The Midlife Maze – Navigating Life’s Uncertainties with Calm and Grace
It is said in psychology that a mid life crisis happens at a point where you start thinking of yourself from now until death instead
I am so sad. My eyes feel that heavy, heaviness and I try to keep pushing on. I don’t really say anything because what is the point? It seems so redundant. Ok get up, take a shower you will feel better. Nope. Ok make lunch and start cleaning the kitchen. Nope. Ok put on some of your favorite music. Nope. Ok positive thoughts, when you are grateful you can’t be anxious or sad I’m told. Nope. In fact positive thinking just makes me more upset of why I can’t get there today. Nobody needs you like this Michelle, nobody wants you like this, where is she, where is the fun one, where is the energetic and happy girl. Nope. She is just not there and right now I don’t know how to get her back. I decide to write to see if I can figure out just what the hell my problem is.
Why is what I do never enough? Why is it never enough for other people and for me? When can I attain perfection when I am proud of myself? When do I get there, how do I get there? I feel like a piece of shit on the lawn, if you run into me you will just get more shit all over yourself. I’ll bring you down into my shithole. So I try everything to not bring you down with me. Keep quiet I think, maybe people won’t notice the stench. Maybe if I stay really, really quiet, no one will be able to find me because I won’t stink so much. The piece of shit and I are laying out there fully exposed, but we wish we were hidden so we could stink in peace.
At this point the piece of shit and I are useless, the only thing we are is a hazard. If you leave us long enough though we will turn into something else. We have a chance to be something else, if you just give us time.

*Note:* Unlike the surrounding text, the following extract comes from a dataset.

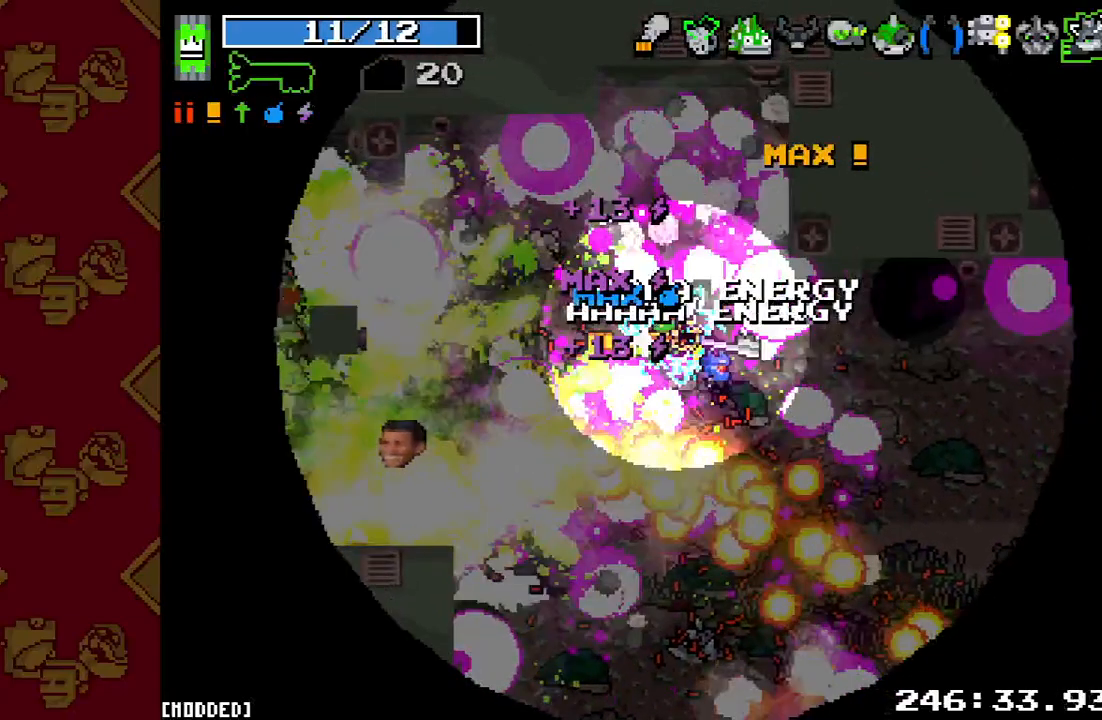
{"buttons": [], "left_stick": "left", "right_stick": "left", "events": [[67, "L1", "up"], [67, "R2", "down"], [467, "R2", "up"]]}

We have nutrients that make beautiful things grow all around us. Sometimes we just can’t change who we are right now but in time we may become something better than we imagined. Sometimes it’s important to just leave things where they are and try not to figure out how to change them in that moment. Give them time.
What a strange analogy but it does make me believe that even though I could feel so low right now, maybe it isn’t important to try to clean me up or fix me right now because eventually all the essentials of what make me who I am will turn into what I was meant to be all along. It also doesn’t matter if there is a 1000 pieces of grass that grow from my manure or there is just a few really, really beautiful flowers that without me, never would have saw their own petals. Focus on those, the thousands of pieces of grass probably would have come up anyway without you but those flowers never had a chance without you.